À Pine Ridge, une réserve indienne du Dakota du Sud, Johnny (John Reddy) fraichement diplômé peut enfin envisager de quitter les siens pour suivre sa petite amie en Californie. Mais le décès brutal de son père, un des patriarches de la réserve, contrecarre ses plans. Johnny ne peut se résoudre à abandonner Jashaun, sa jeune sœur de treize ans (la bouleversante Jashaun St John) au triste destin qui l’attend à Pine Ridge. Si le dilemme psychologique auquel le héros doit se confronter semble être la colonne vertébrale scénaristique du film, se dessinent rapidement les véritables intentions de la réalisatrice : documenter le quotidien des habitants condamnés à une vie désespérante entre violence et déchéance.
Par l’entremise de Jashaun, Zhao observe en effet le lent processus de désagrégation de l’innocence. Rongée par l’inactivité chronique qui règne dans la réserve (aucune économie n’existe véritablement, les Indiens vivant d’une forme de charité prodiguée par l’État), la communauté indienne concentre son attention sur la consommation de l’alcool et son approvisionnement (toute substance alcoolisées étant prohibée au sein de Pine Ridge), petit trafic dont Johnny est un adepte. Dans cette ville morte qui perpétue la culture tribale faute de mieux, le temps apparaît comme suspendu, entre un passé tabou, un avenir inexistant et un présent sans but.

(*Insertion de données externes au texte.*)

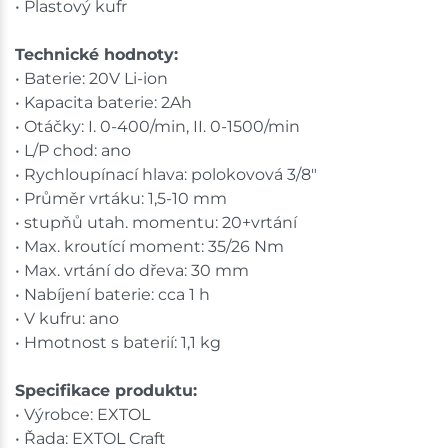
• Plastový kufr
Technické hodnoty:
• Baterie: 20V Li-ion
• Kapacita baterie: 2Ah
• Otáčky: I. 0-400/min, II. 0-1500/min
• L/P chod: ano
• Rychloupínací hlava: polokovová 3/8"
• Průměr vrtáku: 1,5-10 mm
• stupňů utah. momentu: 20+vrtání
• Max. kroutící moment: 35/26 Nm
• Max. vrtání do dřeva: 30 mm
• Nabíjení baterie: cca 1 h
• V kufru: ano
• Hmotnost s baterií: 1,1 kg
Specifikace produktu:
• Výrobce: EXTOL
• Řada: EXTOL Craft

Le motif de la fuite, celle littérale du héros, mise à mal, et celle plus symbolique des êtres ayant choisi l’évasion éthylique, irrigue le long métrage. Filmant les étendues sauvages qui encerclent les personnages à la fois comme un sublime paysage et une formidable prison à ciel ouvert, la réalisatrice parvient à signifier le terrifiant paradoxe des Indiens. Expropriés de leurs propres terres, exilés chez eux, persona non grata infantilisé et dépendant, les Natifs ne sont plus que l’ombre de leurs ancêtres, preuves vivantes de l’outrage qu’ils ont subi, victimes expiatoires en cours de destruction. Dans cette galerie de portraits où les hommes ont des dizaines d’enfants livrés à eux-mêmes, louvoyant entre délinquance et passivité, où les femmes n’ont d’autre prérogative que d’enfanter, le destin de Jashaun, à mi-chemin de sa culture dans laquelle elle s’immerge et de l’autre monde qu’elle craint, résonne d’un écho poignant. Pierre angulaire autour de laquelle les convictions de son frère vacillent, elle irradie son quotidien d’un espoir contagieux, permettant aux Chansons que mes frères m’ont apprises de maintenir le fragile équilibre qui en fait un beau film triste.